George was also the Academic Director of the London Stock Exchange's Elite Programme to promote British growth entrepreneurs to scale up their businesses. The programme was launched by Minister of State for Skills and Enterprise, Matt Hancock MP. In 2010, he was awarded a prestigious Professorial Fellowship by the UK's Economic and Social Research Council for his research on low cost innovation and inclusive growth. From 2007 to 2009, he was an Innovation Fellow of the Advanced Institute of Management Research. He conducts executive development programmes on innovation. For his work in India and Africa on inclusive innovation, he was conferred the honorary title of fellow of the City and Guilds of London Institute in 2015. He was awarded honorary doctorate in economic sciences for outstanding scientific achievements in the fields of strategy, innovation and entrepreneurship by the University of St. Gallen, Switzerland.

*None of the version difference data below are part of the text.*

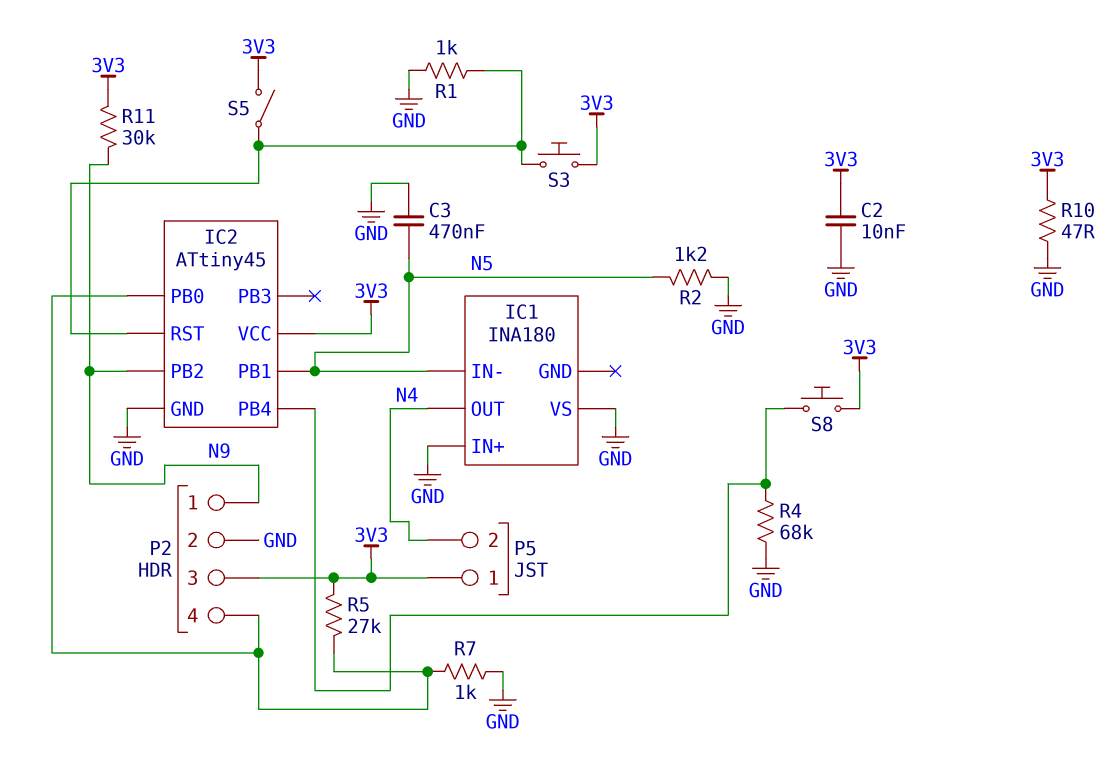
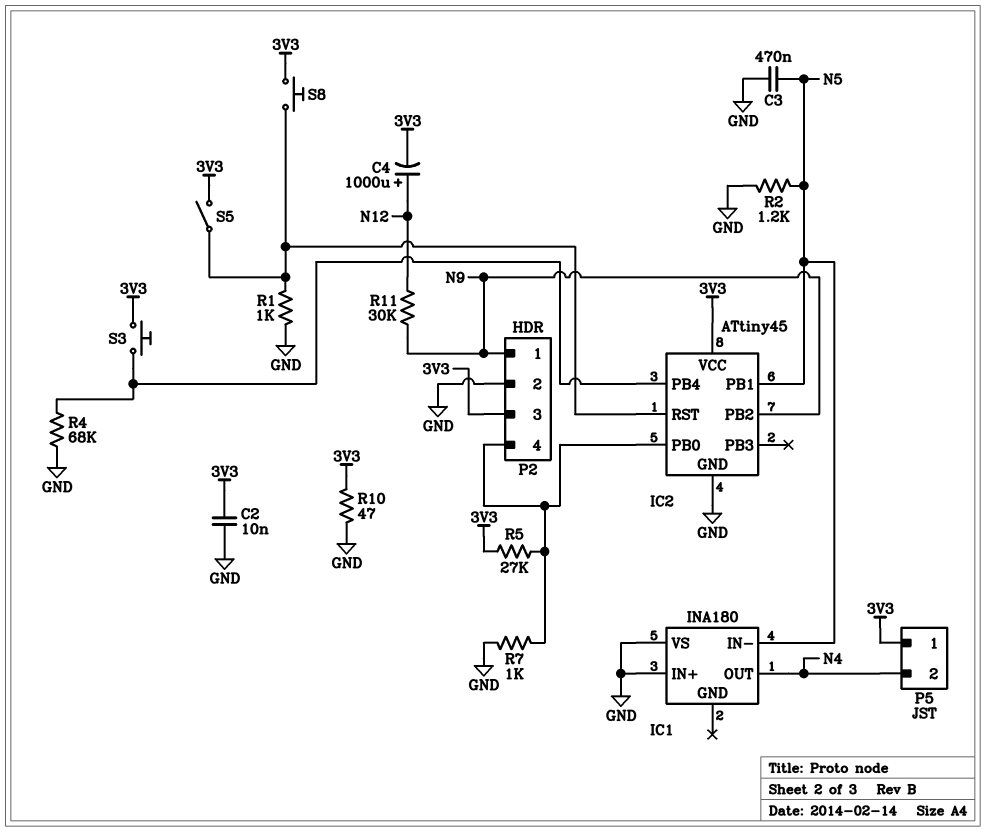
C4: none -> 1000uF (plus N12, minus 3V3)
R11: 30k (3V3, N9) -> 30k (N9, N12)
S3: button (3V3, IC2/RST) -> button (3V3, IC2/PB4)
S8: button (3V3, IC2/PB4) -> button (3V3, IC2/RST)

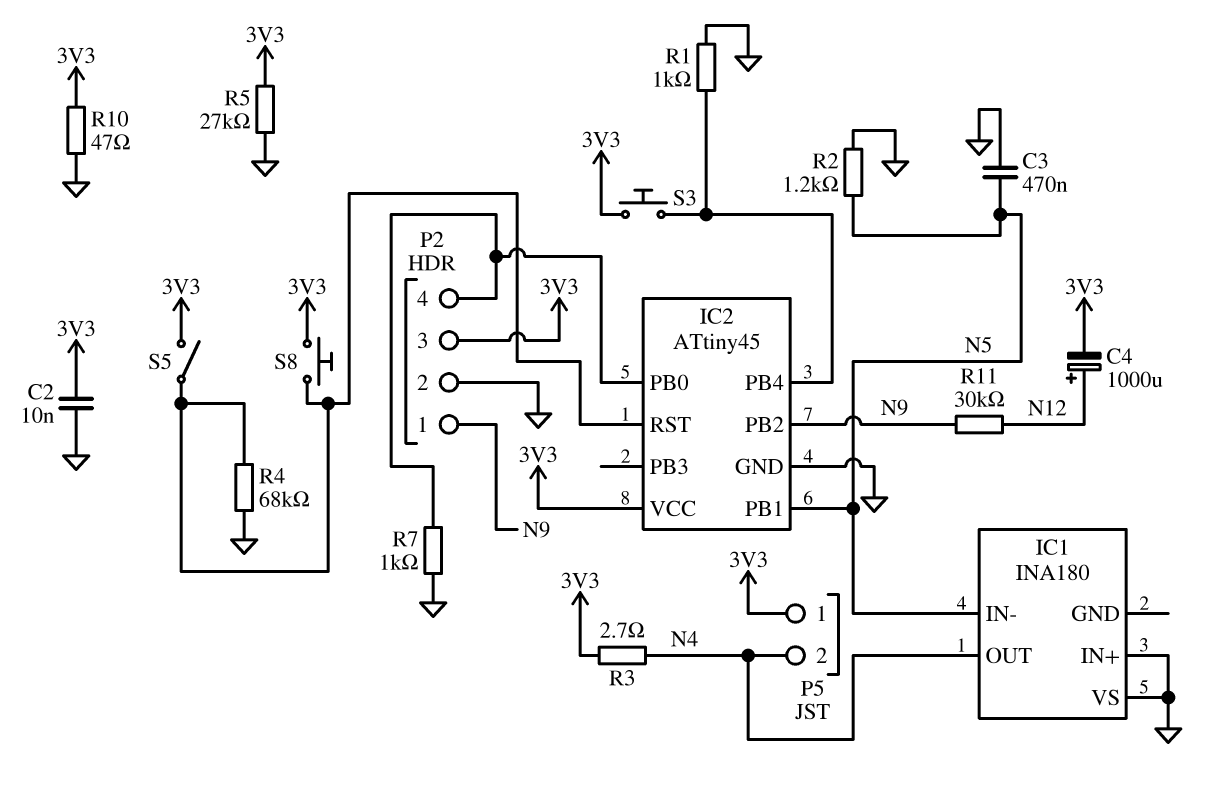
R1: 1k (GND, IC2/RST) -> 1k (GND, IC2/PB4)
R3: none -> 2.7 (3V3, N4)
R4: 68k (GND, IC2/PB4) -> 68k (GND, IC2/RST)
R5: 27k (3V3, IC2/PB0) -> 27k (3V3, GND)

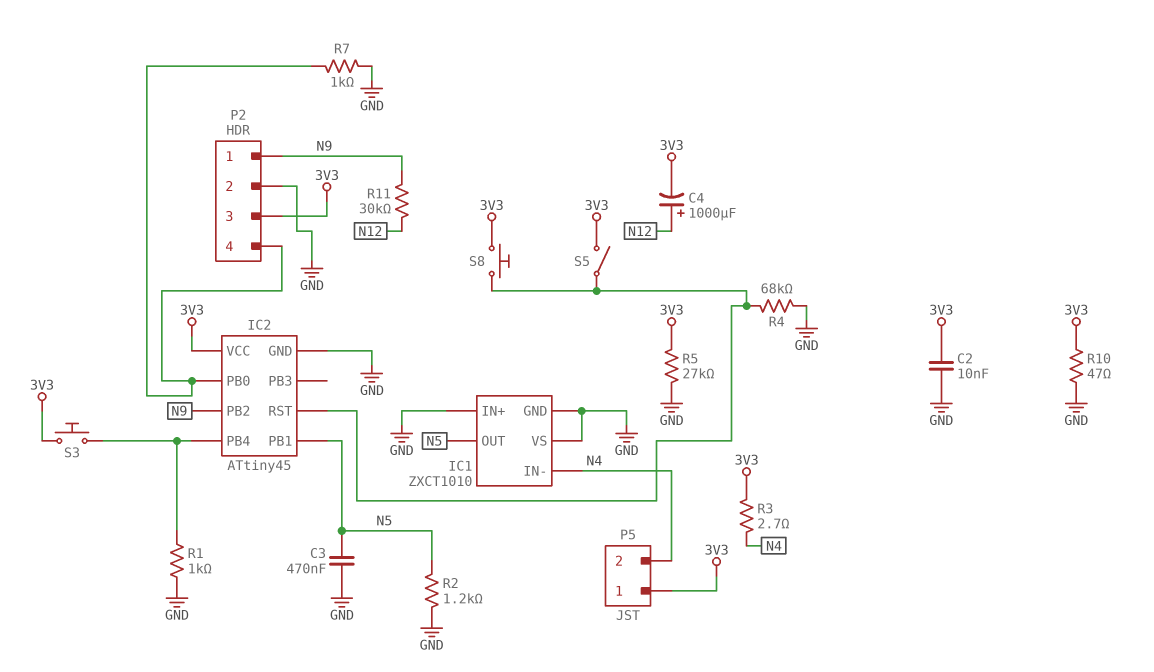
IC1: INA180 -> ZXCT1010
IC1 pin GND: none -> GND
IC1 pin IN-: N5 -> N4
IC1 pin OUT: N4 -> N5

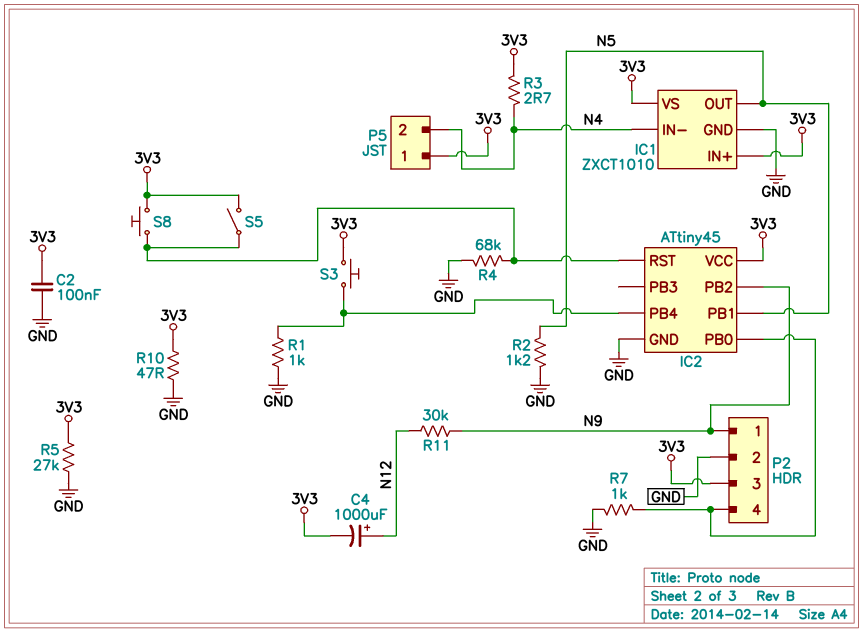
C2: 10nF (3V3, GND) -> 100nF (3V3, GND)
C3: 470nF (GND, N5) -> none
IC1 pin IN+: GND -> 3V3
IC1 pin VS: GND -> 3V3

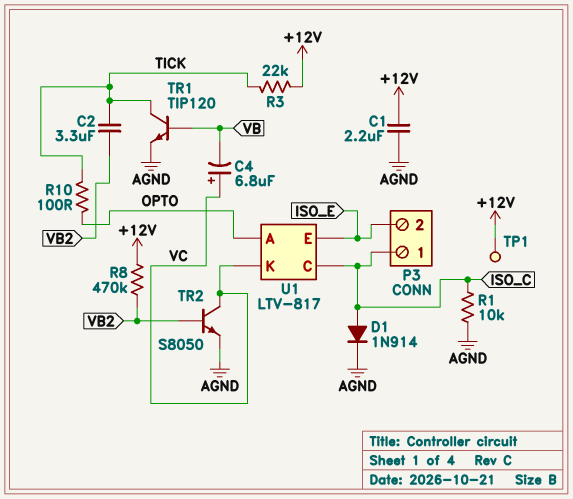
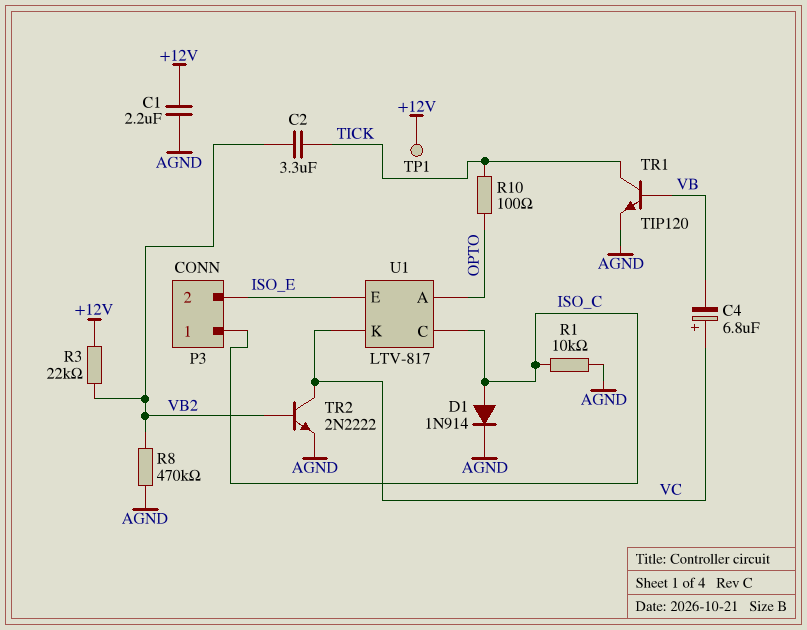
R3: 22k (+12V, TICK) -> 22k (+12V, VB2)
R8: 470k (+12V, VB2) -> 470k (AGND, VB2)
TR2: NPN S8050 (B VB2, C VC, E AGND) -> NPN 2N2222 (B VB2, C VC, E AGND)

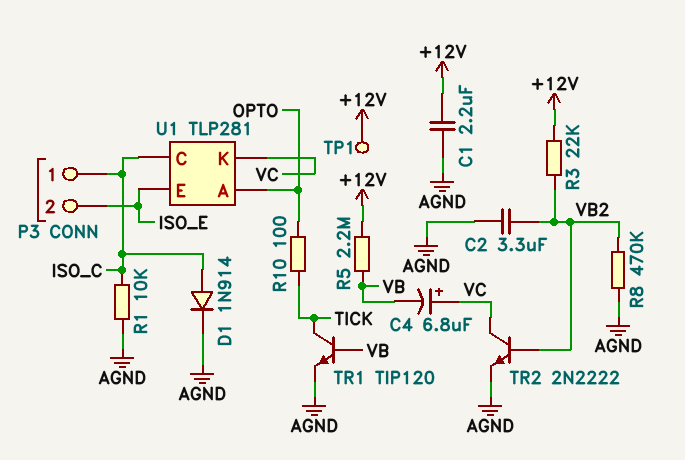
C2: 3.3uF (TICK, VB2) -> 3.3uF (AGND, VB2)
R5: none -> 2.2M (+12V, VB)
U1: LTV-817 -> TLP281

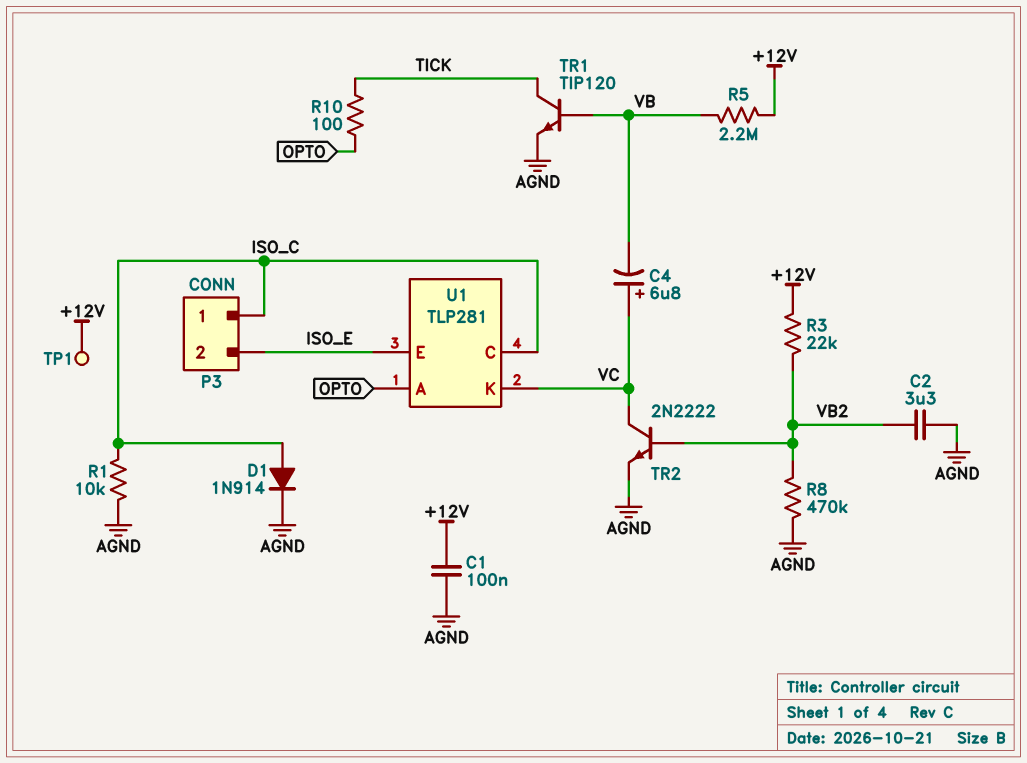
C1: 2.2uF (+12V, AGND) -> 100nF (+12V, AGND)

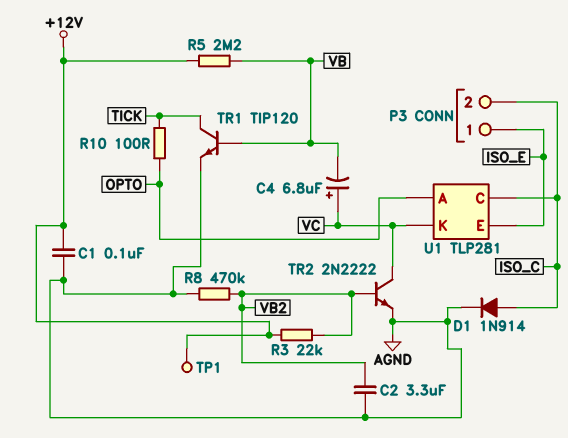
P3 pin 1: ISO_C -> ISO_E
P3 pin 2: ISO_E -> ISO_C
R1: 10k (AGND, ISO_C) -> none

== Research and editorship ==
George was chief-editor of the Academy of Management Journal, the leading journal in management and business research from 2013 until 2016. This was the first time that the editorship moved to Europe and then to Asia in the journal's 60-year history. In his editor role, he encouraged a rethinking of management scholarship to embrace important organizational and social phenomena rather than an exclusive focus on theory development in order to improve the applicability of management research. His editorials called for researchers to explore grand challenges for management including applications in climate change, aging populations, digital money, design thinking, and big data among others. He is an active advocate of "impact" of management research for policy and practice, especially with a focus on Sustainable Development Goals and positive societal outcomes.

Gerard George has numerous academic papers to his credit on the topics of internationalisation and entrepreneurship, patenting and licensing, open innovation, design, and business models. His work addresses social inclusion and growth through innovation in business models and governance in the context of rural electrification and micro-enterprise development in Africa. He is probably best known for his widely cited co-authored paper on absorptive capacity of firms with Professor Shaker Zahra. Another contribution is on the performance consequences of slack in private firms. He found evidence for the "less is more" philosophy or that 'resource constraints' improves financial performance in small and medium-sized enterprises. George has several books to his credit. 'Inventing Entrepreneurs' focuses on scientists in academic and corporate environments who pursue entrepreneurial careers. 'Models of Opportunity' looks at the business model of growing businesses and how visionary entrepreneurs use narratives of change and aspiration. His recent books include 'The Handbook of Inclusive Innovation', 'The Business Model Book', and 'Managing Natural Resources'.